## OBJECTIVES
a) Reproduce the feature details excerpt word for word.
b) Please list each line of the listing that contains the word "road".

## PAGE EXTRACT
= = = = = = =

The query in Example 6-7 returns the three attributes that have the greatest impact on the top PCA projection for customer 101501. The FEATURE_DETAILS function applies a Singular Value Decomposition model named svd_sh_sample to the data selected from svd_sh_sample_build_num.

Example 6-7 Feature Details

SELECT FEATURE_DETAILS(svd_sh_sample, 1, 3 USING *) proj1det
  FROM svd_sh_sample_build_num
  WHERE CUST_ID = 101501;
 
PROJ1DET
--------------------------------------------------------------------------------
<Details algorithm="Singular Value Decomposition" feature="1">
<Attribute name="HOME_THEATER_PACKAGE" actualValue="1" weight=".352" rank="1"/>
<Attribute name="Y_BOX_GAMES" actualValue="0" weight=".249" rank="2"/>
<Attribute name="AGE" actualValue="41" weight=".063" rank="3"/>
</Details>

Prediction Details

The query in Example 6-8 returns the attributes that are most important in predicting the age of customer 100010. The prediction functions apply a GLM regression model named GLMR_SH_Regr_sample to the data selected from mining_data_apply_v.

= = = = = = =

## PROVIDED ENTRIES

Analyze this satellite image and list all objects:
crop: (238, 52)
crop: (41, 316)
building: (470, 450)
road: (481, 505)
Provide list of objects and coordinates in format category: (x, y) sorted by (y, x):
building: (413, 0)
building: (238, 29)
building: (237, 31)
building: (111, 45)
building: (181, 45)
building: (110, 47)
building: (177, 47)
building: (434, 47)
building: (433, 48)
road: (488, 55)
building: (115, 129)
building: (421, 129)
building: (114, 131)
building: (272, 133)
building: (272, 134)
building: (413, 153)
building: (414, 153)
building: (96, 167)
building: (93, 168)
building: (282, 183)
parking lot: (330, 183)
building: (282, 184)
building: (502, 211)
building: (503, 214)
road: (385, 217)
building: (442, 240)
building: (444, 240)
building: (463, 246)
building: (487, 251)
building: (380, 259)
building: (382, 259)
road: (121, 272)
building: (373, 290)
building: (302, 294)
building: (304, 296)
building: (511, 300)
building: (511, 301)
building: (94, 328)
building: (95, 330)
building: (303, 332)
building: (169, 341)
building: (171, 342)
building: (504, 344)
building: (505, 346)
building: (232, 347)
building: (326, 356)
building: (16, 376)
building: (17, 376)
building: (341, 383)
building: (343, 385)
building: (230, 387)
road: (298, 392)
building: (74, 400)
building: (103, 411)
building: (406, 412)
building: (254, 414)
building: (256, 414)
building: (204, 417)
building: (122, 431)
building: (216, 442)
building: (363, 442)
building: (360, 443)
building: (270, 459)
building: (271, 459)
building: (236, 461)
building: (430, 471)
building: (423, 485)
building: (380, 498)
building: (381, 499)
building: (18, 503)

= = = = = = =

## THE RESULTS
a)
The query in Example 6-7 returns the three attributes that have the greatest impact on the top PCA projection for customer 101501. The FEATURE_DETAILS function applies a Singular Value Decomposition model named svd_sh_sample to the data selected from svd_sh_sample_build_num.

Example 6-7 Feature Details

SELECT FEATURE_DETAILS(svd_sh_sample, 1, 3 USING *) proj1det
  FROM svd_sh_sample_build_num
  WHERE CUST_ID = 101501;
 
PROJ1DET
--------------------------------------------------------------------------------
<Details algorithm="Singular Value Decomposition" feature="1">
<Attribute name="HOME_THEATER_PACKAGE" actualValue="1" weight=".352" rank="1"/>
<Attribute name="Y_BOX_GAMES" actualValue="0" weight=".249" rank="2"/>
<Attribute name="AGE" actualValue="41" weight=".063" rank="3"/>
</Details>

Prediction Details

The query in Example 6-8 returns the attributes that are most important in predicting the age of customer 100010. The prediction functions apply a GLM regression model named GLMR_SH_Regr_sample to the data selected from mining_data_apply_v.

b)
road: (481, 505)
road: (488, 55)
road: (385, 217)
road: (121, 272)
road: (298, 392)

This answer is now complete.